**DIRECTIONS**
Render the lines of the listing as a numbered list, starting with the line containing "genus: Asplenium" and continuing through the end of the listing. Omit any blank lines.

===

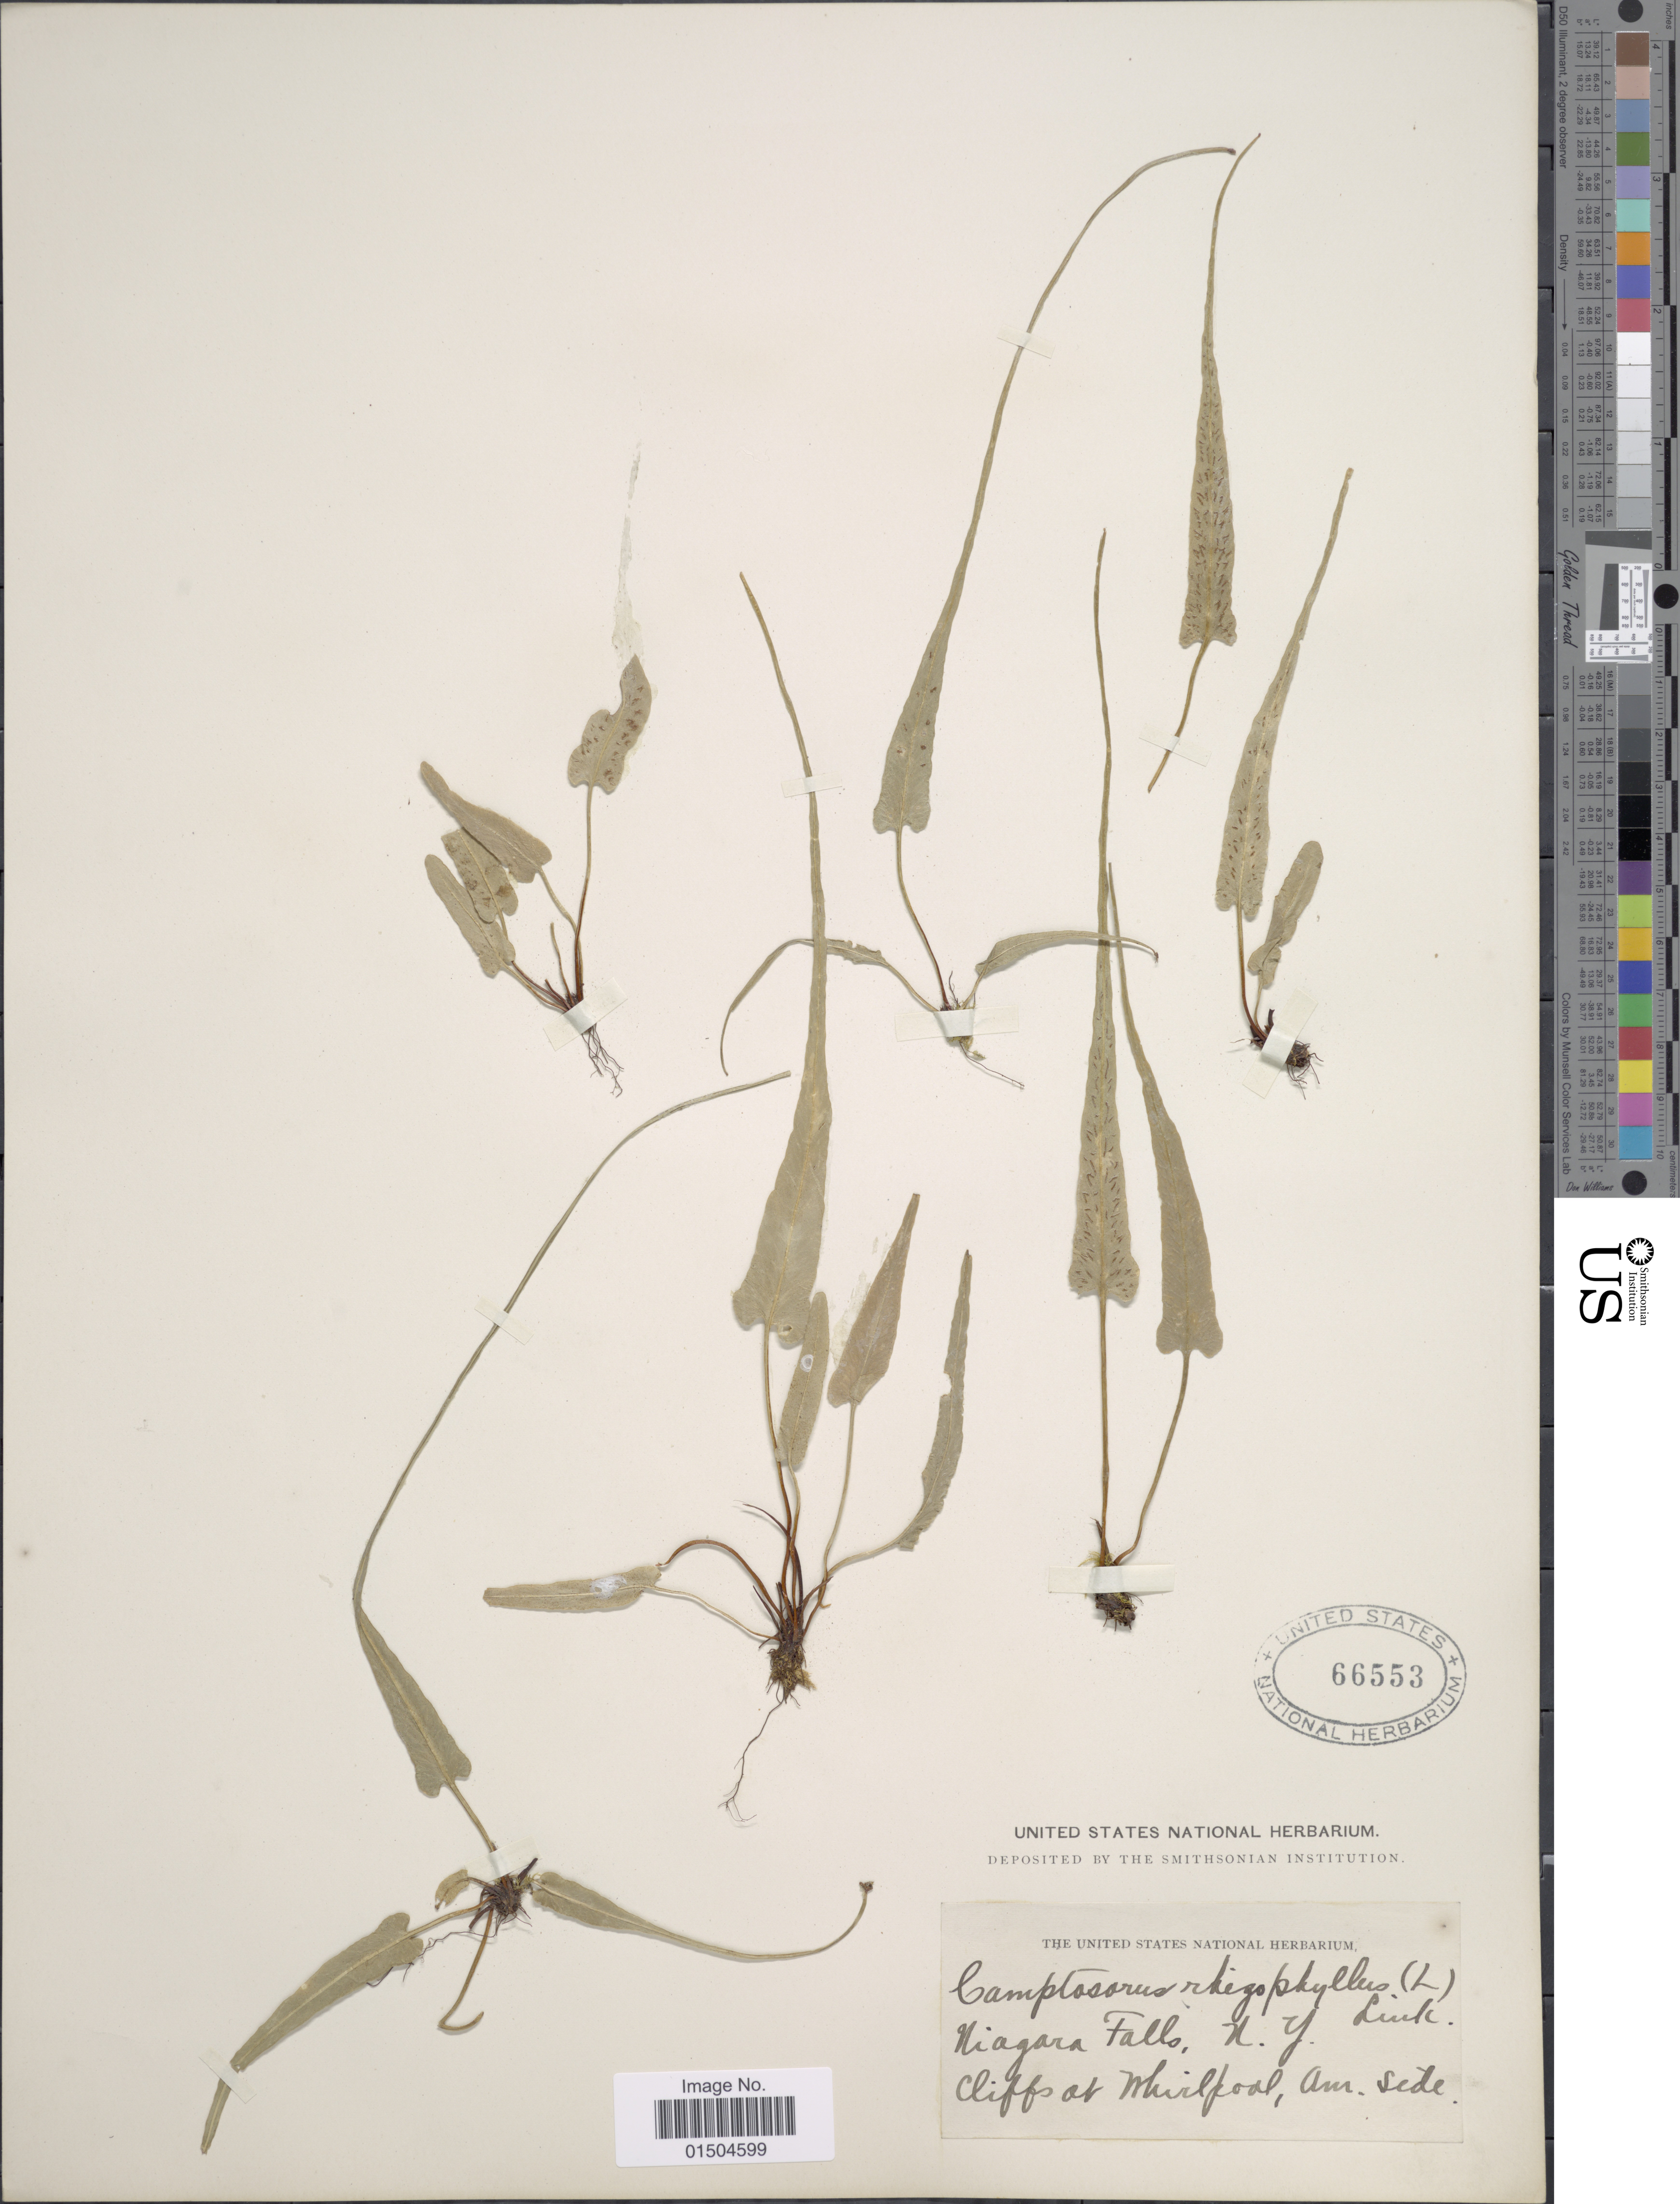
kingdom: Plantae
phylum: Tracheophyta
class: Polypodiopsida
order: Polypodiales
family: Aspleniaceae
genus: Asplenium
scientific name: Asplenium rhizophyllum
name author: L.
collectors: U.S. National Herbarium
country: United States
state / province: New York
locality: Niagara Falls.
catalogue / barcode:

===

**WRITTEN SOLUTION**
1. genus: Asplenium
2. scientific name: Asplenium rhizophyllum
3. name author: L.
4. collectors: U.S. National Herbarium
5. country: United States
6. state / province: New York
7. locality: Niagara Falls.
8. catalogue / barcode:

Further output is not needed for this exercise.